Being a coach vs doing coaching

Yesterday I graduated from my coaching degree. I now officially have a Masters of Science in Coaching Psychology.

A milestone and an achievement.

Three and a half years, more than 50 flights, and more hours than I can count in reading, thinking and reflecting on coaching.

What it means to be a coach, what it means to do coaching. And an umderstanding of the how, why and what of coaching.

Doing a degree is not a requirement to be a coach. The industry is unregulated and your teapot could call itself a coach.

So what exactly did I learn in this degree and why was it worthwhile?

The how of coaching

Well of course we learnt how to do coaching. Doing coaching is about the techniques and models you can use to help people change and reach their goals. This is of course important. Afterall, the “doing” is the main thing. Whether it’s coaching, medicine or something else, the main point of the endeavour is what you do. Things in this world don’t change without action. So we must learn the how of coaching – at least as a baseline for getting started.

Deeper than learning a technique, coaching psychology, as taught in my degree, also attempts to answer how coaching works. Knowing how something works gives you much greater power over using it. You get a better sense of nuance as to when a certain technique is appropriate or not. You get a better understanding of what techniques may be most appropriate in a given situation. You get a better sense of how to blend and combine techniques.

The why of coaching

A layer deeper than the doing of coaching is understanding the why, or the overall purpose of coaching. Understanding the purpose of coaching at a general level and at an individual level. By this I mean exploring in some depth answers to questions such as:

  • What is the purpose of coaching in and of itself?
  • What is my purpose in becoming or being a coach?
  • What is the purpose of each individual coaching engagement or session

Without a sense of purpose the ‘how’ becomes nothing more than a technique. A magic trick. A one size fits all algorithm. A sense of why brings in meaning and depth and humanity to the endeavour. A sense of why gives direction and embodies a ‘lifeless’ technique.

The what of coaching

Finally we get to the ‘what’ of coaching. This is ultimately a philosophical question. What is it we believe about life, and humanity and the world that coaching acts on? What do we believe about change and how it works?

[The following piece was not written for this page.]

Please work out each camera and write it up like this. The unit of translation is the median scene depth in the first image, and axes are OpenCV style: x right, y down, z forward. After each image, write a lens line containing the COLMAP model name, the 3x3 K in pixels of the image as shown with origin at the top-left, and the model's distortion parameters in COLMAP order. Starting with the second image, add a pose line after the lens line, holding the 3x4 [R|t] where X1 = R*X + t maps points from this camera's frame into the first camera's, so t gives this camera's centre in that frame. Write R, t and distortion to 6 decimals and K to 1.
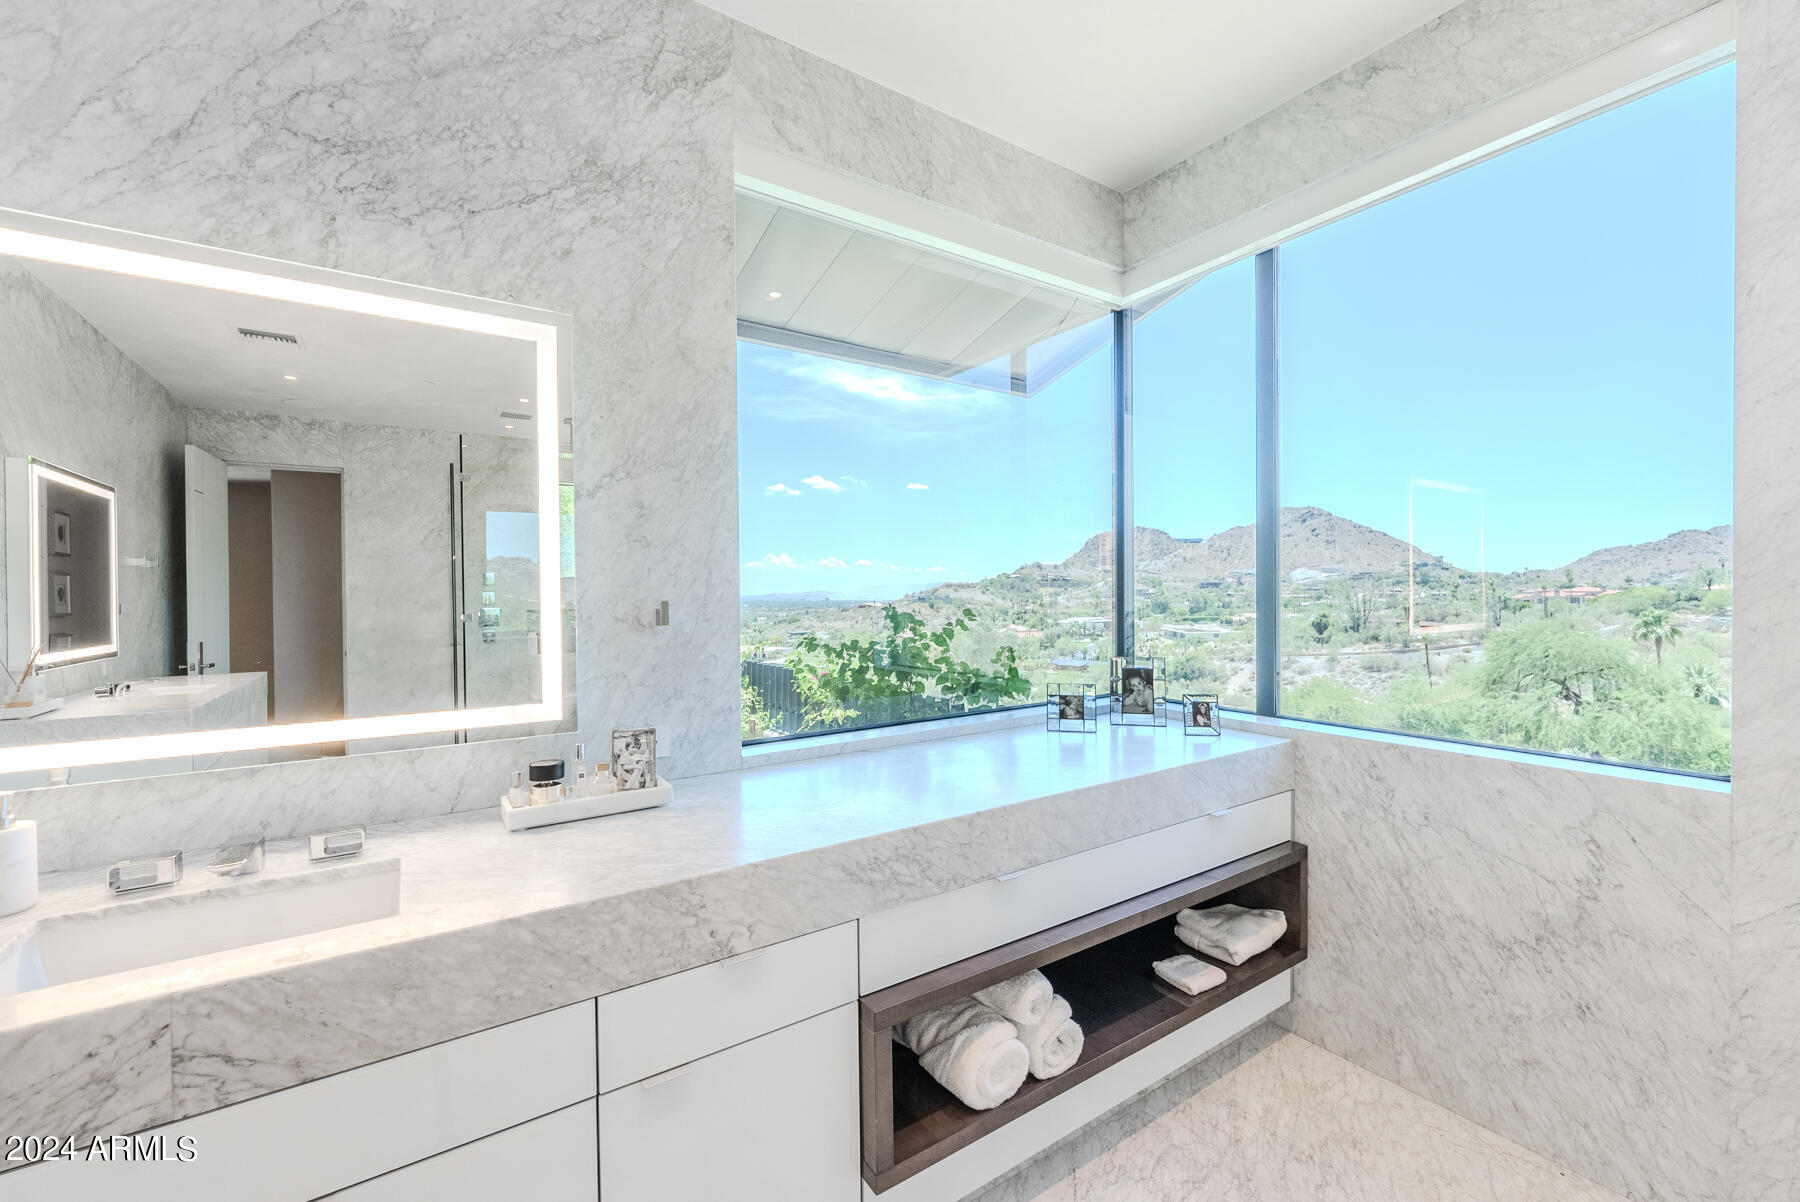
lens RADIAL K [[734.9, 0, 893.3], [0, 734.9, 600.9], [0, 0, 1]] dist [-0.002151, 0.000380]
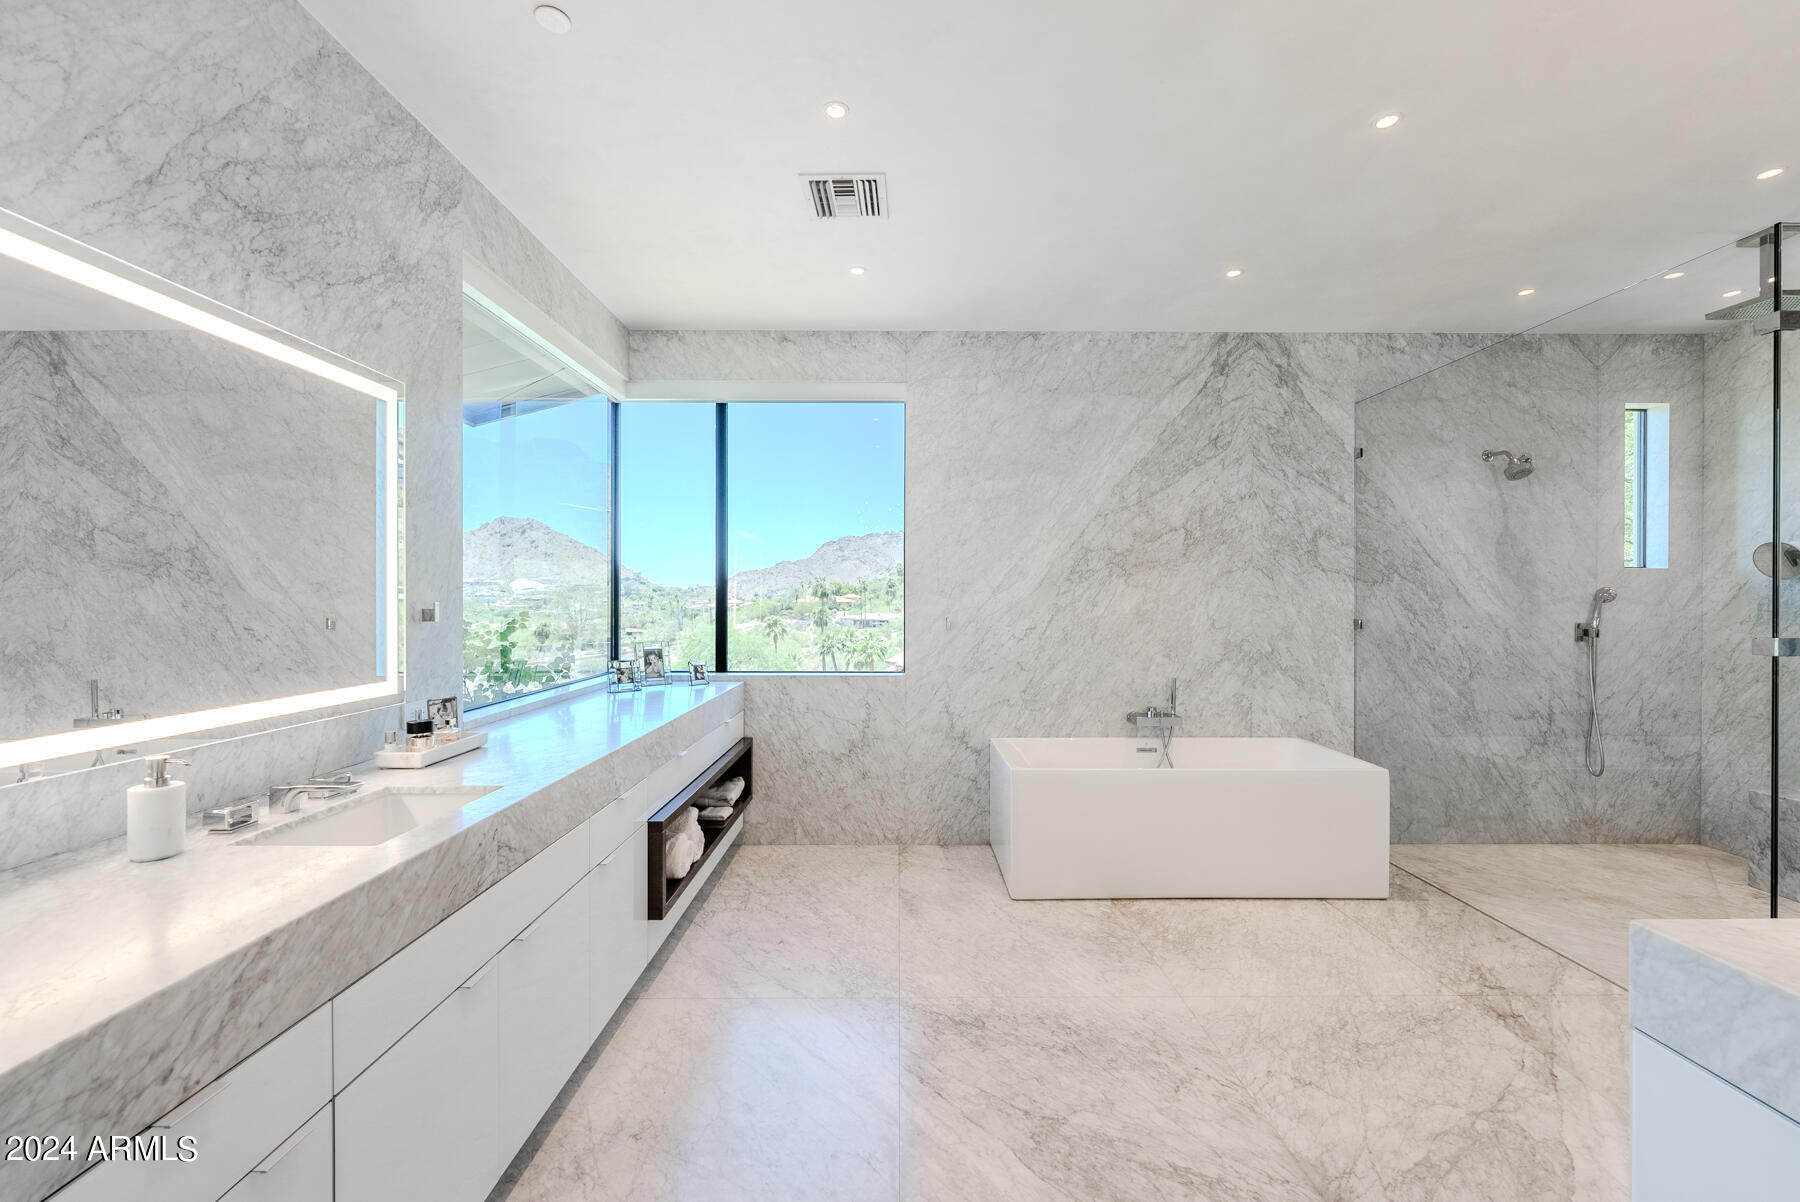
lens RADIAL K [[741.2, 0, 905.9], [0, 741.2, 600.5], [0, 0, 1]] dist [-0.001049, -0.000250]
pose [[0.550346, 0.007205, 0.834905, -1.077001], [0.004760, 0.999919, -0.011766, 0.017772], [-0.834923, 0.010450, 0.550268, -0.482333]]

For the non-philosophically inclined these types of questions might seem waffly or nebulous. But answering these questions helps you unlock how to BE a coach – not just how to do coaching.

The level of BEING a coach vs DOING coach are entirely different. At this level is an entirely new way of seeing the world. And a way of coaching where (to paraphrase Viktor Frankl) technique becomes less important than the spirit with which it is offered. When you can truly meet someone where they are – where two humans sit together over one challenge – that is when creativity, solutions and great change occur.